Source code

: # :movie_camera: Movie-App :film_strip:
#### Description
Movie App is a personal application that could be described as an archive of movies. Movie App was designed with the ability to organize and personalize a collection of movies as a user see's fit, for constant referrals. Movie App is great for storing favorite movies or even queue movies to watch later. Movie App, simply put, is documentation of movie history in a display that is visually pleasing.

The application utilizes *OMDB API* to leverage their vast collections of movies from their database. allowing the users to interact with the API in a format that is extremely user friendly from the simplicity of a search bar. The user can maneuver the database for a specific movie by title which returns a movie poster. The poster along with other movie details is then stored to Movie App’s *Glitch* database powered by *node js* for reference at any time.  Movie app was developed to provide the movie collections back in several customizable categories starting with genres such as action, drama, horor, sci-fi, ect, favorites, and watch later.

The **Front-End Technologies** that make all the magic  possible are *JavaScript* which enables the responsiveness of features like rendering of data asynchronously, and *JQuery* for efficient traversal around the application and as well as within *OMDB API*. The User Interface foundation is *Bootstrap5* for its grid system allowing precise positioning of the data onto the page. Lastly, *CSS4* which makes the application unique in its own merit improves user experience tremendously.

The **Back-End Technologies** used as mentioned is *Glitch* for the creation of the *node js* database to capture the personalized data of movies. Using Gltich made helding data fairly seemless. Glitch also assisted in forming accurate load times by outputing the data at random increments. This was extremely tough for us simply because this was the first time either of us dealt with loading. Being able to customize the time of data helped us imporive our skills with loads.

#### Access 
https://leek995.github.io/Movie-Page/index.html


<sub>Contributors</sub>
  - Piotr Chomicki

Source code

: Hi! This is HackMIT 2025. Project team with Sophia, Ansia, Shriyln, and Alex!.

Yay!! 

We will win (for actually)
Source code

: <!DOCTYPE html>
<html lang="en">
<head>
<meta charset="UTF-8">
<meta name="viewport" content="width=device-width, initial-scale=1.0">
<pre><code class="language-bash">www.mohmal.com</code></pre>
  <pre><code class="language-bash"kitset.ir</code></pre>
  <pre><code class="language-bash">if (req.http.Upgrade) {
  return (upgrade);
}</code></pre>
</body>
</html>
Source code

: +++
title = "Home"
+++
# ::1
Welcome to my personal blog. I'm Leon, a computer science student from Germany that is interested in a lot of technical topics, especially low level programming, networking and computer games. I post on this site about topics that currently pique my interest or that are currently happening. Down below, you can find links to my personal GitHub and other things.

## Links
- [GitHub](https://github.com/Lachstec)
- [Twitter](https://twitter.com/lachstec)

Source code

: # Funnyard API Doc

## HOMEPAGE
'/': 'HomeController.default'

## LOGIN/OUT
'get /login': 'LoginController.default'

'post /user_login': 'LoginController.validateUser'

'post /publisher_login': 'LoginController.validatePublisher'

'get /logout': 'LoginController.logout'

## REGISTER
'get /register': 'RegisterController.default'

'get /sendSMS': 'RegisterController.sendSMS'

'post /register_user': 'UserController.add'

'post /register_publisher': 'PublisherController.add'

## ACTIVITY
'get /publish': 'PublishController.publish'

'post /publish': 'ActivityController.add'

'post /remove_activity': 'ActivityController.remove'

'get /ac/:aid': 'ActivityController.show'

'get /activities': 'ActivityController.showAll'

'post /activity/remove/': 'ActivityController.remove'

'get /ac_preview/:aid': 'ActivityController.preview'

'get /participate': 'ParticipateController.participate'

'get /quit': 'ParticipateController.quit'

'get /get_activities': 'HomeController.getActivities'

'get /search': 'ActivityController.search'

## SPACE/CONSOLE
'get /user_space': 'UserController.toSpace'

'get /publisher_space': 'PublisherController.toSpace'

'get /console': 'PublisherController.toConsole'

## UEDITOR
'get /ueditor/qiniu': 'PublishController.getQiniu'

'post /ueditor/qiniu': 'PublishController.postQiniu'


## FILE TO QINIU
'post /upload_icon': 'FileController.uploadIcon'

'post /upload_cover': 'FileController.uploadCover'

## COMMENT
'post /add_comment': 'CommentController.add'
+++++
YOUR INSTRUCTIONS: Go line by line through the data, copying each one that contains the word "movies".

SOLUTION TO THIS EXERCISE:
Movie App is a personal application that could be described as an archive of movies. Movie App was designed with the ability to organize and personalize a collection of movies as a user see's fit, for constant referrals. Movie App is great for storing favorite movies or even queue movies to watch later. Movie App, simply put, is documentation of movie history in a display that is visually pleasing.
The application utilizes *OMDB API* to leverage their vast collections of movies from their database. allowing the users to interact with the API in a format that is extremely user friendly from the simplicity of a search bar. The user can maneuver the database for a specific movie by title which returns a movie poster. The poster along with other movie details is then stored to Movie App’s *Glitch* database powered by *node js* for reference at any time.  Movie app was developed to provide the movie collections back in several customizable categories starting with genres such as action, drama, horor, sci-fi, ect, favorites, and watch later.
The **Back-End Technologies** used as mentioned is *Glitch* for the creation of the *node js* database to capture the personalized data of movies. Using Gltich made helding data fairly seemless. Glitch also assisted in forming accurate load times by outputing the data at random increments. This was extremely tough for us simply because this was the first time either of us dealt with loading. Being able to customize the time of data helped us imporive our skills with loads.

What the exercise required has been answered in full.